La Real Sociedad B se hace mayor en la Segunda División

Hay equipos que sobreviven en el fútbol profesional y otros que crecen. El Sanse ha decidido hacer lo segundo. El filial de la Real Sociedad está firmando una temporada que empieza a cambiar la percepción sobre su papel en Segunda División: de proyecto en construcción a equipo competitivo, atrevido y capaz de mirar a cualquiera de frente.

En un campeonato largo, exigente y lleno de trampas, la cantera de Zubieta ha encontrado su sitio a base de personalidad. Sin renunciar a la identidad que define al club donostiarra, el equipo ha aprendido a convivir con la presión, a sufrir cuando toca y a golpear cuando el partido lo exige.

Una racha que lo cambia todo

El punto de inflexión llegó con la acumulación de resultados positivos en las últimas semanas.
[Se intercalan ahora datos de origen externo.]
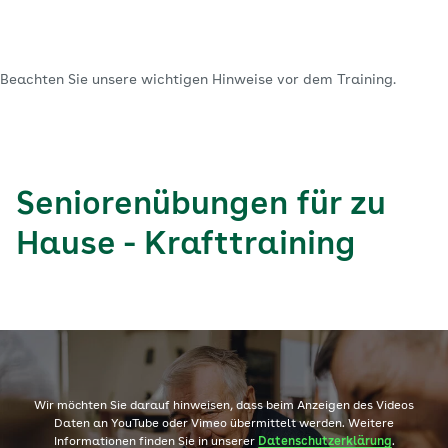
Beachten Sie unsere wichtigen Hinweise vor dem Training.
Seniorenübungen für zu
Hause - Krafttraining
Wir möchten Sie darauf hinweisen, dass beim Anzeigen des Videos
Daten an YouTube oder Vimeo übermittelt werden. Weitere
Informationen finden Sie in unserer
Datenschutzerklärung
.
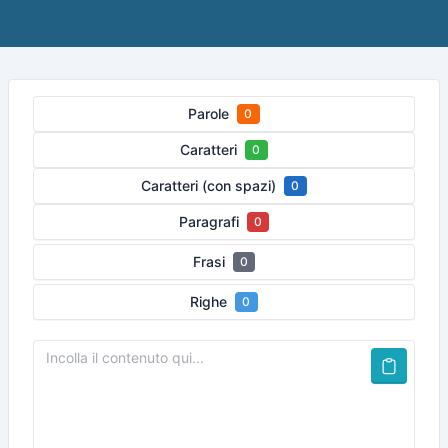
Parole
0
Caratteri
0
Caratteri (con spazi)
0
Paragrafi
0
Frasi
0
Righe
0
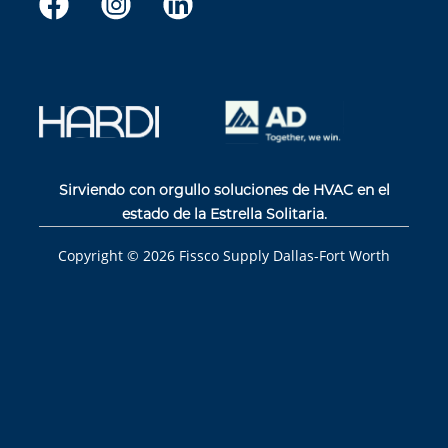
Sirviendo con orgullo soluciones de HVAC en el
estado de la Estrella Solitaria.
Copyright ©
2026
Fissco Supply Dallas-Fort Worth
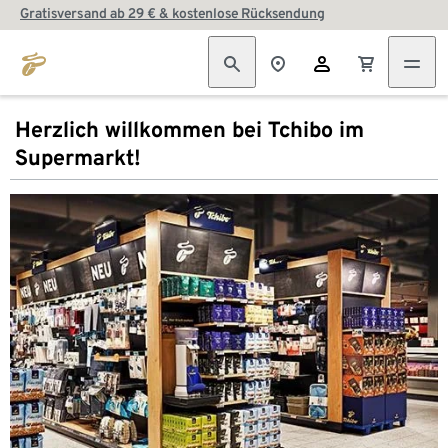
Gratisversand ab 29 € & kostenlose Rücksendung
Herzlich willkommen bei Tchibo im
Supermarkt!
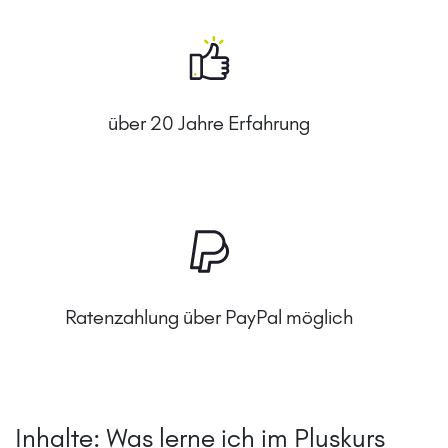
über 20 Jahre Erfahrung
Ratenzahlung über PayPal möglich
Inhalte: Was lerne ich im Pluskurs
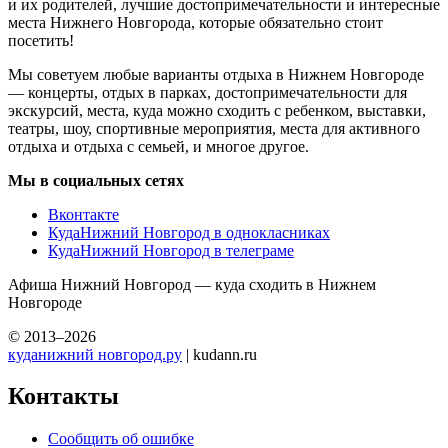
и их родителей, лучшие достопримечательности и интересные
места Нижнего Новгорода, которые обязательно стоит
посетить!
Мы советуем любые варианты отдыха в Нижнем Новгороде
— концерты, отдых в парках, достопримечательности для
экскурсий, места, куда можно сходить с ребенком, выставки,
театры, шоу, спортивные мероприятия, места для активного
отдыха и отдыха с семьей, и многое другое.
Мы в социальных сетях
Вконтакте
КудаНижний Новгород в однокласниках
КудаНижний Новгород в телеграме
Афиша Нижний Новгород — куда сходить в Нижнем
Новгороде
© 2013–2026
куданижний новгород.ру
| kudann.ru
Контакты
Сообщить об ошибке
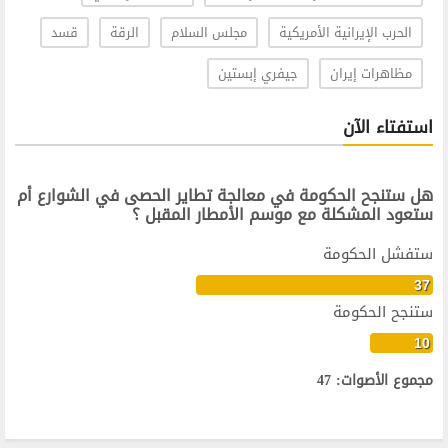
الحرب الإيرانية الأمريكية
مجلس السلام
الرقة
قسد
مظاهرات إيران
جيفري إبستين
استفتاء الآن
هل ستنجح الحكومة في معالجة تطاير الحصى في الشوارع أم
ستعود المشكلة مع موسم الأمطار المقبل ؟
ستفشل الحكومة
37
ستنجح الحكومة
10
مجموع الأصوات: 47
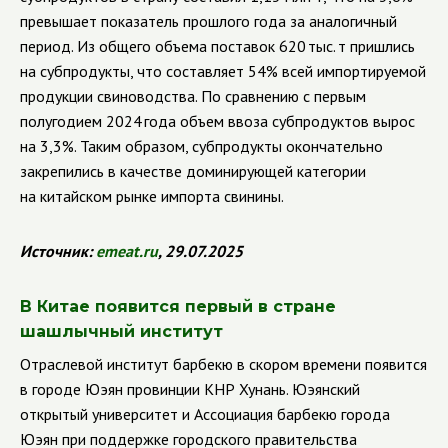
превышает показатель прошлого года за аналогичный
период. Из общего объема поставок 620 тыс. т пришлись
на субпродукты, что составляет 54% всей импортируемой
продукции свиноводства. По сравнению с первым
полугодием 2024 года объем ввоза субпродуктов вырос
на 3,3%. Таким образом, субпродукты окончательно
закрепились в качестве доминирующей категории
на китайском рынке импорта свинины.
Источник:
emeat.ru
, 29.07.2025
В Китае появится первый в стране
шашлычный институт
Отраслевой институт барбекю в скором времени появится
в городе Юэян провинции КНР Хунань. Юэянский
открытый университет и Ассоциация барбекю города
Юэян при поддержке городского правительства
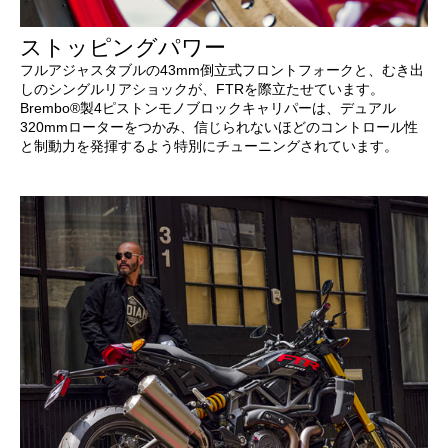
ストッピングパワー
フルアジャスタブルの43mm倒立式フロントフォークと、むき出
しのシングルリアショックが、FTRを際立たせています。
Brembo®製4ピストンモノブロックキャリパーは、デュアル
320mmローターをつかみ、信じられないほどのコントロール性
と制動力を発揮するよう特別にチューニングされています。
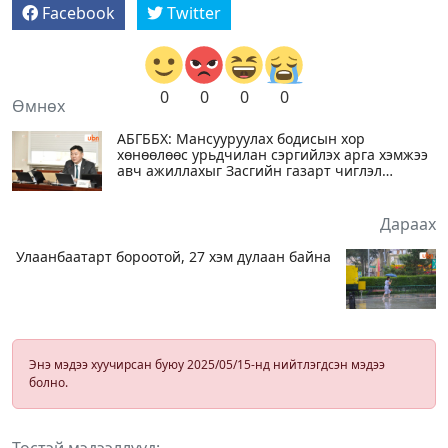
Facebook
Twitter
0
0
0
0
Өмнөх
АБГББХ: Мансууруулах бодисын хор
хөнөөлөөс урьдчилан сэргийлэх арга хэмжээ
авч ажиллахыг Засгийн газарт чиглэл
болголоо
Дараах
Улаанбаатарт бороотой, 27 хэм дулаан байна
Энэ мэдээ хуучирсан буюу 2025/05/15-нд нийтлэгдсэн мэдээ
болно.
Төстэй мэдээллүүд:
Las victorias consecutivas no solo han servido para escalar posiciones en la tabla, sino también para transformar la mentalidad del grupo.

Triunfos tan rotundo como el logrado en el nuevo estadio Izan de Zubieta ante el Castellón (4-2) o el más reciente a domicilio ante el Córdoba (0-2) simbolizan el crecimiento del equipo. Una Real Sociedad B eficaz en ataque, solidaria en defensa y cada vez más consciente de lo que necesita para competir en el fútbol profesional. La sensación es clara: el filial txuri-urdin ha dejado de ser un invitado para convertirse en protagonista de la siempre exigente LaLiga Hipermotion.

Talento joven que ya decide partidos

El éxito del equipo se explica, en buena medida, por la irrupción de futbolistas que han dado un paso adelante.

El delantero Gorka Carrera se ha consolidado como la referencia ofensiva. Sus goles han sido decisivos en momentos clave y su evolución refleja el proceso de maduración que vive toda la plantilla. Junto a él, jugadores como Job Ochieng aportan velocidad, desborde y la capacidad de romper partidos en acciones individuales.

En la zona de creación, nombres como Mikel Rodríguez o Lander Astiazarán están dotando al equipo de equilibrio y claridad en la circulación. Mientras tanto, el bloque defensivo ha ganado consistencia con el paso de las jornadas, algo imprescindible para competir en una categoría tan igualada.

Aprender a competir

Más allá de los nombres propios, el mayor triunfo del Sanse está siendo colectivo. El filial de la Real Sociedad ha entendido que el talento por sí solo no basta en Segunda. Ha aprendido a gestionar ventajas, a jugar con el reloj y a resistir en escenarios adversos.

Ese aprendizaje se ha traducido en partidos más completos. El Sanse ya no solo brilla cuando tiene el balón, también sabe sufrir sin él. Esa madurez competitiva, adquirida jornada a jornada, es uno de los grandes indicadores del crecimiento del proyecto de Zubieta.

El valor de una idea

El Sanse sigue fiel a la filosofía de la Real Sociedad. Juego asociativo, presión alta y valentía para construir desde atrás. Pero ahora esa idea se combina con pragmatismo. El equipo ha añadido matices sin renunciar a su esencia.

El resultado es un conjunto dinámico, incómodo para los rivales y capaz de adaptarse a diferentes contextos de partido. Un equipo joven, sí, pero cada vez más preparado para el reto que supone el fútbol profesional.

Mirando más allá de la clasificación

En Zubieta saben que el objetivo no es solo sumar puntos. Cada partido en Segunda es una inversión de futuro. Una oportunidad para que los futbolistas acumulen experiencias que les acerquen al primer equipo.

Por eso, el verdadero éxito del Sanse no se mide únicamente en la tabla. Se mide en la sensación de crecimiento, en la consolidación de una generación que empieza a demostrar que puede competir al máximo nivel.

Si mantiene esta línea, el filial txuri-urdin puede cerrar la temporada con algo más que la permanencia. Puede hacerlo con la convicción de haber dado un paso firme hacia el futuro.